ENEM: um exame desastroso

O equívoco central do Exame Nacional do Ensino Médio (ENEM) reside na padronização dos conteúdos das provas de Matemática, Física, Química e Biologia para todas as áreas do conhecimento. É inaceitável que o conteúdo programático de Matemática exigido de candidatos às carreiras de Exatas e Engenharia seja idêntico ao dos alunos de outras áreas, ou que o programa de Biologia destinado à área da Saúde seja o mesmo para futuros engenheiros. Nos anos 70, os exames eram específicos, e o ENEM poderia resgatar essa estratégia de maneira simples. O formato atual exerce um impacto profundo e negativo na abordagem da Matemática no Ensino Médio: conteúdos cruciais para as Engenharias são lecionados superficialmente ou ignorados pelas escolas, sem que isso afete a nota final dos estudantes.

A Matemática utiliza propriedades lógicas e aritméticas para transformar uma expressão em outra. Por exemplo, a partir da Lei da Gravitação Universal, calcula-se com precisão a trajetória de um foguete; ou, mediante propriedades de ondas eletromagnéticas, recupera-se o sinal de rádio multiplicando-o pela função seno em determinada frequência. Podemos encarar a Matemática como uma linguagem e estas propriedades como sua gramática. Para conceber aplicações sofisticadas, o domínio dessa linguagem é essencial. No entanto, o exame ignora a manipulação rigorosa de expressões matemáticas - fundamentais para a aplicação técnica - por não serem consideradas "lúdicas". Às avessas, privilegia questões com contextualizações superficiais e distantes da realidade. Consequentemente, torna-se uma ferramenta ineficaz para a seleção em Engenharias e Ciências Exatas. A maior parcela dos aprovados ingressa com uma base frágil, resultando em reprovações massivas nas disciplinas de Cálculo das universidades federais e em altos índices de evasão.

Estima-se que mais de 40% dos tópicos abordados no ENEM possuam excesso de detalhes e pouca relevância para a formação acadêmica superior. O programa de Matemática para alunos de Exatas carece de profundidade: a trigonometria foi reduzida ao triângulo retângulo, e funções essenciais (linear, quadrática, exponencial e logarítmica) são cobradas de forma rasa. Tópicos como duplicação e divisão de ângulos são inexistentes. Em contraste, nos anos 70, a trigonometria exigia o estudo denso de livros clássicos. Paralelamente, o conteúdo de Biologia é exagerado para as Exatas, enquanto nas provas de Humanas e Linguagens, certas questões apresentam textos longos e premissas ideológicas polêmicas, tratando narrativas subjetivas como verdades absolutas. Devido à generalização dos conteúdos, independentemente da aptidão do aluno, o estudo resume-se a arquivos PDF sintetizados e apostilas, abandonando-se os livros clássicos. O ENEM está, de fato, prejudicando a formação no nível médio de forma alarmante.

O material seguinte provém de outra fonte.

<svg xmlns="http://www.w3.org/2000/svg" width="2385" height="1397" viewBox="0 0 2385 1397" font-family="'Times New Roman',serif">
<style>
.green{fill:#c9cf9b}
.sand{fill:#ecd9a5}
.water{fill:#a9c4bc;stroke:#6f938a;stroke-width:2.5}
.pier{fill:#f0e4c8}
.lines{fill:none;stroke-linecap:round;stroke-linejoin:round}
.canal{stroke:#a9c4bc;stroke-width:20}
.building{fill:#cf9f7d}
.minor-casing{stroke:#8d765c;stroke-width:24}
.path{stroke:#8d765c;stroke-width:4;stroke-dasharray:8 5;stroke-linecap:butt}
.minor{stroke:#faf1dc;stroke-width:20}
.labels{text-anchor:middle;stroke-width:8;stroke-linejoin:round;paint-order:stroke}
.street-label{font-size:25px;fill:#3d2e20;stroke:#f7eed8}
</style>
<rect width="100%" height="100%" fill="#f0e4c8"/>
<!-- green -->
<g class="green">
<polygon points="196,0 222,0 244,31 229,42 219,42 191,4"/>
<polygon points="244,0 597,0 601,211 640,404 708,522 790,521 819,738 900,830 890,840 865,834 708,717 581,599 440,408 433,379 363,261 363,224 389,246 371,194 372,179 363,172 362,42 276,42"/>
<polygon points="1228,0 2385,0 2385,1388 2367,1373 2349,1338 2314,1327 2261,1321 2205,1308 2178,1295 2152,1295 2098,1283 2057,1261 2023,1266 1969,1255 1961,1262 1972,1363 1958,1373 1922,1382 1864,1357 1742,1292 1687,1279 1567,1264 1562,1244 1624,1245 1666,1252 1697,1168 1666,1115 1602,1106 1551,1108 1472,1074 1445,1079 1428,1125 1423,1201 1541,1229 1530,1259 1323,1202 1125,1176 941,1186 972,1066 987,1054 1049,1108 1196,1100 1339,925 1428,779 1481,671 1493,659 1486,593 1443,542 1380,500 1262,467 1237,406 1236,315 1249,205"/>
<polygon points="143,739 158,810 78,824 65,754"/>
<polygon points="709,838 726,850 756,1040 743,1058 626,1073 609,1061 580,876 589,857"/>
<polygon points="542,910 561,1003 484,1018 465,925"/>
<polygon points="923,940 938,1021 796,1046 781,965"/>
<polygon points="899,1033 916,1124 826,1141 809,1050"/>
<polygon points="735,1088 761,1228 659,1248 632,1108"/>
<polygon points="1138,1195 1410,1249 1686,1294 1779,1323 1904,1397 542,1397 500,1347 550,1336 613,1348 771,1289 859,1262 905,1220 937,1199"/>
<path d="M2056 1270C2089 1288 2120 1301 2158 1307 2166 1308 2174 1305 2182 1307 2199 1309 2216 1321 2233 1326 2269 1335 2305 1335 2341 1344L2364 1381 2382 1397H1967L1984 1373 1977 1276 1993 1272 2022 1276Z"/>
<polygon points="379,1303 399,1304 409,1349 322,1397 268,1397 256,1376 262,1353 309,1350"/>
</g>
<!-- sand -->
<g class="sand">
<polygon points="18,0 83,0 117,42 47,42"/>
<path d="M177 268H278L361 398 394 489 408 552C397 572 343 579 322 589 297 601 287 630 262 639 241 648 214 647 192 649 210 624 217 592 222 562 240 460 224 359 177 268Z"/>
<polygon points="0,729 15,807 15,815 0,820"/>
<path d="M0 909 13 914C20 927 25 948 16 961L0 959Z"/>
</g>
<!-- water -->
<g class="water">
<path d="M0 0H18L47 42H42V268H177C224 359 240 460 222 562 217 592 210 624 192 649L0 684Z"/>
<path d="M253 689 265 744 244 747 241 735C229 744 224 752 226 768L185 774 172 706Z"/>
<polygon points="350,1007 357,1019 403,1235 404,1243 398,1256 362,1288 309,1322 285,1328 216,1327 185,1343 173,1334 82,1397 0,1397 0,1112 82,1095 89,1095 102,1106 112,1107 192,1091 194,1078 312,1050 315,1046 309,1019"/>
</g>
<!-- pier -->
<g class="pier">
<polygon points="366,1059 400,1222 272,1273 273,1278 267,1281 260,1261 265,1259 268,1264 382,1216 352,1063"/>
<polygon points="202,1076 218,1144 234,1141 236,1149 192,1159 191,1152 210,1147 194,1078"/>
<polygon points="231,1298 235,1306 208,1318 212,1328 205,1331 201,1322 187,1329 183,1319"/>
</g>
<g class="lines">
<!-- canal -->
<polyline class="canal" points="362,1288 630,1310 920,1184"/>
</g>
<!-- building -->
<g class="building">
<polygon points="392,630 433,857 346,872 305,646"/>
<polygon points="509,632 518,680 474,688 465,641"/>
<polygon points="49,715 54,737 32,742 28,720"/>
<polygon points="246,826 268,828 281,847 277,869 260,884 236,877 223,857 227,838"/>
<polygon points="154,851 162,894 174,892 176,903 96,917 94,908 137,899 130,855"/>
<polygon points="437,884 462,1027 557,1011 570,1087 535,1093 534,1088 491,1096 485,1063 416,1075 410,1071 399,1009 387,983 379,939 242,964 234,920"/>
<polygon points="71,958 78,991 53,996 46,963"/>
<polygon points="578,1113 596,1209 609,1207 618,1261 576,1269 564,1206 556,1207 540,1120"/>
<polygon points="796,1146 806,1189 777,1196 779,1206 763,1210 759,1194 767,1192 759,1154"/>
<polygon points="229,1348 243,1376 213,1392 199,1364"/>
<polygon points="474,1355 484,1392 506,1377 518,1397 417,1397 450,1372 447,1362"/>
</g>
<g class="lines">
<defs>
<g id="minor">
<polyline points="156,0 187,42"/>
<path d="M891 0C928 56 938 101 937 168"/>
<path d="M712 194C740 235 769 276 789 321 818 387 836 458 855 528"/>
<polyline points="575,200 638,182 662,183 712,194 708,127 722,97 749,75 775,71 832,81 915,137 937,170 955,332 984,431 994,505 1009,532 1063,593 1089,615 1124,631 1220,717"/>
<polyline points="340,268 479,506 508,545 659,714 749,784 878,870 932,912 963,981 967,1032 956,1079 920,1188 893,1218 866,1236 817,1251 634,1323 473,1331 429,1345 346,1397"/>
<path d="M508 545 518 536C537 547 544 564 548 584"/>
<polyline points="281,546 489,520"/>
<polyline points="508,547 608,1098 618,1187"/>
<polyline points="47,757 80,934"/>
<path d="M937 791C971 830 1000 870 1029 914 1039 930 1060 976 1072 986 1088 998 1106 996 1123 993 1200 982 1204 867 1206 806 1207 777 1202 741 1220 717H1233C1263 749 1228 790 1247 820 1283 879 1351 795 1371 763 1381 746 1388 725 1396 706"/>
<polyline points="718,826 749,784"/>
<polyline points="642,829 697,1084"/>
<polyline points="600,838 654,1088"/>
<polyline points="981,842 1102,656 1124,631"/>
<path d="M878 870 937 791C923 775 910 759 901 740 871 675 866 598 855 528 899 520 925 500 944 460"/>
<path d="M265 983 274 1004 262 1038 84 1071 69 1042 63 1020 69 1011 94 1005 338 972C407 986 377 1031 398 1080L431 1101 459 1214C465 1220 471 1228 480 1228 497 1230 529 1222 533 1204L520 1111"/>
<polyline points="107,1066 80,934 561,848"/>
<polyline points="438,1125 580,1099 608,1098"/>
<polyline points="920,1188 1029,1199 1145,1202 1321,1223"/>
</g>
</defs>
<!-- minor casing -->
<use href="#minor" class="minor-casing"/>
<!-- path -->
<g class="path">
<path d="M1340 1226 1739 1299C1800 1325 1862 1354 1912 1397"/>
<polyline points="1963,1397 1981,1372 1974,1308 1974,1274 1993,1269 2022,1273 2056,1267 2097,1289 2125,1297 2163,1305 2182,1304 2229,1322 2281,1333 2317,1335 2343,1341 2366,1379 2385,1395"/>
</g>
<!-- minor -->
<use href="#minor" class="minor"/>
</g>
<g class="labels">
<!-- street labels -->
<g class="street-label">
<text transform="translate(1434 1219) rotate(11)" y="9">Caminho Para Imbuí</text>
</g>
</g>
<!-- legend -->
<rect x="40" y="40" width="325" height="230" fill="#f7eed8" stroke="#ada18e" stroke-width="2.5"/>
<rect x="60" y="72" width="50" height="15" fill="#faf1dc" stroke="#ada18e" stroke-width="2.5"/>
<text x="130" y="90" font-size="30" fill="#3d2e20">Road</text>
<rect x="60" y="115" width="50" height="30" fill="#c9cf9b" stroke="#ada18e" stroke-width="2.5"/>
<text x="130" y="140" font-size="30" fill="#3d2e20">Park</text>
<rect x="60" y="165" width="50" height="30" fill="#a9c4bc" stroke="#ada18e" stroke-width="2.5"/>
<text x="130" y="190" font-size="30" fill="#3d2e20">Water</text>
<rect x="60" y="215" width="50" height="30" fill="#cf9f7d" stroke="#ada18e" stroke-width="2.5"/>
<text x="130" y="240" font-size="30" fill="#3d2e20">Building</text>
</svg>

A atual estrutura de 180 questões e uma redação, concentrada em apenas dois domingos, é extenuante e gera uma mistura confusa de conteúdos. Além dessa fadiga física, o modelo denso potencializa falhas estruturais - como vazamentos, erros de impressão e de logística - que colocam em risco mais de 4 milhões de candidatos. Diante desse cenário de saturação e insegurança, torna-se imperativo redistribuir o exame em três domingos, adotando provas específicas para as três grandes áreas do conhecimento. 

Algumas universidades federais já adotam seus próprios processos de entrada. As públicas de São Paulo fazem isso. Por exemplo, a Universidade de Brasília (UnB) já utiliza um sistema próprio de vestibular, mas pode usar a nota do Enem em processos seletivos específicos. A Universidade Federal de Lavras também adota processos seletivos próprios. 
Em suma, tal al mudança alinharia o processo seletivo à filosofia de Adam Smith, pai da economia moderna, que em "A Riqueza das Nações" destaca a divisão do trabalho e a especialização como motores fundamentais para o crescimento e a eficiência de uma nação.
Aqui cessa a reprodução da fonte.